■ **Task**: Because only the count matters, report how many lines in the material hold the string "state" and nothing more.

■ **Dataset content**:
· · · ·

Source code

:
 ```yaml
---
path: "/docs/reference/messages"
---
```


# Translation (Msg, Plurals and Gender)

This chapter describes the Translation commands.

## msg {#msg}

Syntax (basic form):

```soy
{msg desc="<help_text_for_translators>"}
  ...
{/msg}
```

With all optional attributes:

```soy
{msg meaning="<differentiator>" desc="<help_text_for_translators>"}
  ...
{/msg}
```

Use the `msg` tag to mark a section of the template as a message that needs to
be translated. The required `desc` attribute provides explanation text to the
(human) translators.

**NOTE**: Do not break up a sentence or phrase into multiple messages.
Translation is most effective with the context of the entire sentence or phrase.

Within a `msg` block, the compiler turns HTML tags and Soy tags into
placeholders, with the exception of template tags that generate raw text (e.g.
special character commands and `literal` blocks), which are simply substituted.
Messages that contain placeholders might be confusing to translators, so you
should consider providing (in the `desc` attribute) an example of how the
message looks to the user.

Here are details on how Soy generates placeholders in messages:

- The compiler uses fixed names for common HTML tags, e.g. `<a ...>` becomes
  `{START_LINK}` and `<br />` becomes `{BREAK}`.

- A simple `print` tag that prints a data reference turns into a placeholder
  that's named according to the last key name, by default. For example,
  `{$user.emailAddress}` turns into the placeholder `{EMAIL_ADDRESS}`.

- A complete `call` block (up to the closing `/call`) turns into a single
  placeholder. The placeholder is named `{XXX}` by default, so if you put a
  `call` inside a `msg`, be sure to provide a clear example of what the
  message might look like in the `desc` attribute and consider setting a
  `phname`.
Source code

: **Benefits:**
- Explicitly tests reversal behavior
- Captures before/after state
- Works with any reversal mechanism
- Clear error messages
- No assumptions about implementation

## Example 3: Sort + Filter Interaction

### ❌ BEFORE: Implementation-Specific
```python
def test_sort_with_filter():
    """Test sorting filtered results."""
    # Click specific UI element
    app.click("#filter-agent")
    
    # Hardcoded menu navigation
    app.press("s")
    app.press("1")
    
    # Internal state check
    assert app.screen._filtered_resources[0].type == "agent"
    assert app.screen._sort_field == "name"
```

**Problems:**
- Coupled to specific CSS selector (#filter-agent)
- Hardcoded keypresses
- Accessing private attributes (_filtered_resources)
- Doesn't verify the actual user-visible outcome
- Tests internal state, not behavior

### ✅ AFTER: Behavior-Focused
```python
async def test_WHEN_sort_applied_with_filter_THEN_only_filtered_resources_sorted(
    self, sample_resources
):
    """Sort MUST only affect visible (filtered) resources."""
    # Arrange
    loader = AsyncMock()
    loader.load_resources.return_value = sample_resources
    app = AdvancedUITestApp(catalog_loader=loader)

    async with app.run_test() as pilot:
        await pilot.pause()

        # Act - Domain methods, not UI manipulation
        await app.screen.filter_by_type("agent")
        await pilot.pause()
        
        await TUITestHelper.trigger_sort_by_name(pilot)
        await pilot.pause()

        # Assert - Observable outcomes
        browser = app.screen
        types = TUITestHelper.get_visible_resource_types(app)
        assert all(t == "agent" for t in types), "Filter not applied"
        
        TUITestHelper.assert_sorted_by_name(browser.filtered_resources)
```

· · · ·

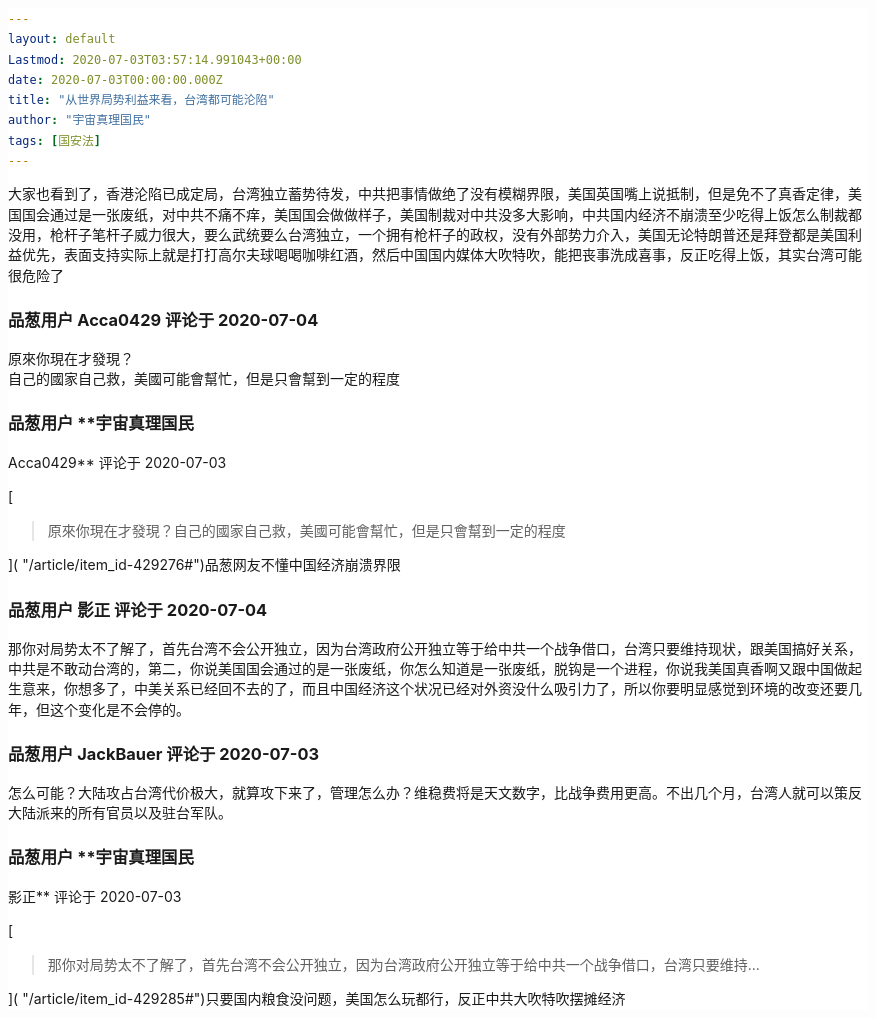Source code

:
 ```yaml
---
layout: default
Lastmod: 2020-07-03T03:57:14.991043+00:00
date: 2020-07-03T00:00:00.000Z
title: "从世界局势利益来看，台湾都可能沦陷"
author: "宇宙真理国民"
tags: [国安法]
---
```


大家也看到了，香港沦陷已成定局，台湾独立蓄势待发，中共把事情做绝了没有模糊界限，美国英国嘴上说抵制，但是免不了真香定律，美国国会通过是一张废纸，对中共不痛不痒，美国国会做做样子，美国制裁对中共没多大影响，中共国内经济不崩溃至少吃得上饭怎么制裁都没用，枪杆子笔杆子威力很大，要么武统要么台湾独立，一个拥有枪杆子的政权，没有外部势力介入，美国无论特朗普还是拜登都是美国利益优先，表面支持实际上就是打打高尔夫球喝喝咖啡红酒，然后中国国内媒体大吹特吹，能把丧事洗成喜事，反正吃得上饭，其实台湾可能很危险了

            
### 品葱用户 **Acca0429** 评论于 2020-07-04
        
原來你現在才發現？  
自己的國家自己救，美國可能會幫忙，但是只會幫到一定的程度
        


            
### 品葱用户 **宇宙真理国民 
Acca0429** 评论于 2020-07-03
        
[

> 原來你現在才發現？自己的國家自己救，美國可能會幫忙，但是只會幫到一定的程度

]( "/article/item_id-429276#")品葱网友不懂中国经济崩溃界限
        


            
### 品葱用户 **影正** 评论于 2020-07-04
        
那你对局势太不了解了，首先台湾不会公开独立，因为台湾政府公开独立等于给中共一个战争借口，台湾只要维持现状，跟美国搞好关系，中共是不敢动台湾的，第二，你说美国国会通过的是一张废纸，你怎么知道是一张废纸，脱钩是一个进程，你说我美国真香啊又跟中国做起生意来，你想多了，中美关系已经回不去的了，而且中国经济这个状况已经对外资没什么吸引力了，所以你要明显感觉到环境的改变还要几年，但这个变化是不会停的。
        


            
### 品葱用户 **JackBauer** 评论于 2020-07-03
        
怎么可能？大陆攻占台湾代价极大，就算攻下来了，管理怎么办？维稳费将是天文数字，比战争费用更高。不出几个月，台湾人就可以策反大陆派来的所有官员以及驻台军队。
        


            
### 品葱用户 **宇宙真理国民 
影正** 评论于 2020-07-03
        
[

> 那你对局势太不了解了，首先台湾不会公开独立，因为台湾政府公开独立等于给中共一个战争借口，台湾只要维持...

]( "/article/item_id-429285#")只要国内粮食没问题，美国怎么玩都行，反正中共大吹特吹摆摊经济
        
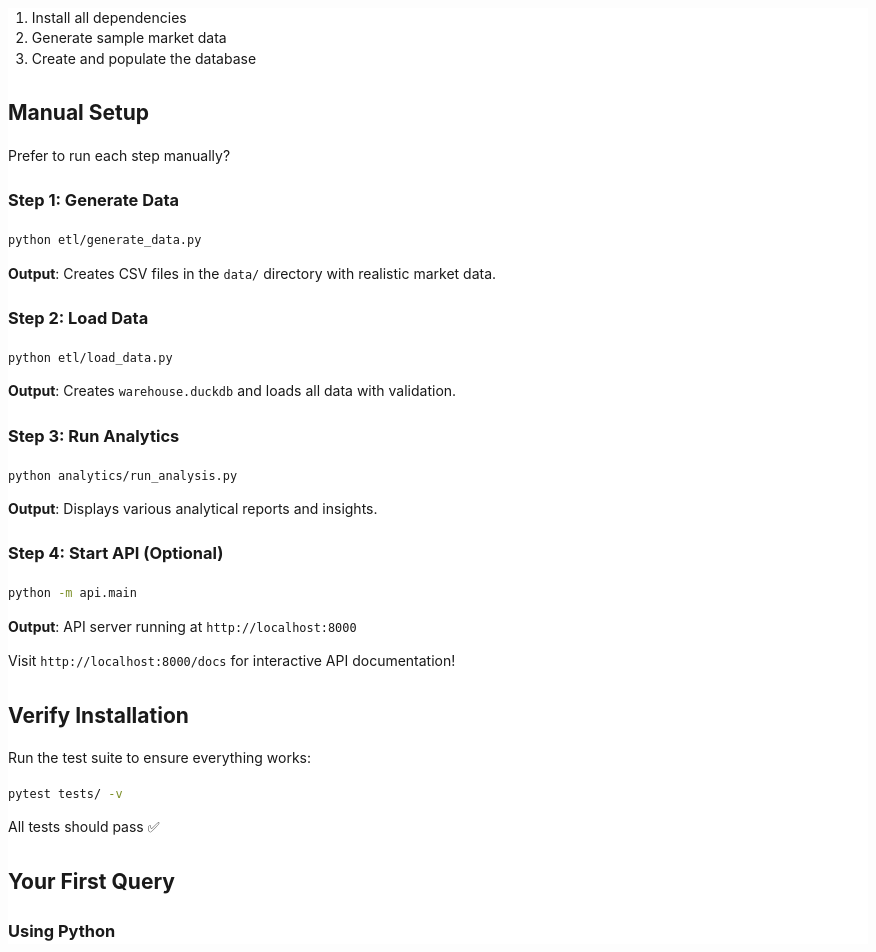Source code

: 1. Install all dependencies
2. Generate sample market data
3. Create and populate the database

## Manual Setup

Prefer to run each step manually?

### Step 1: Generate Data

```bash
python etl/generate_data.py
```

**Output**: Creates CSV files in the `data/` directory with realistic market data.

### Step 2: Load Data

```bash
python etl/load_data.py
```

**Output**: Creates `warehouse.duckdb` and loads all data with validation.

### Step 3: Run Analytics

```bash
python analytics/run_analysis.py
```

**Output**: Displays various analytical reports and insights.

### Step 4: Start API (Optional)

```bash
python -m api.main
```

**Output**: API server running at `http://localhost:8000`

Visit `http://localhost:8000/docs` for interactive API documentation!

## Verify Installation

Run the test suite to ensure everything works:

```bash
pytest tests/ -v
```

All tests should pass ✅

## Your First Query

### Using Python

· · · ·

■ **Exercise response**: 3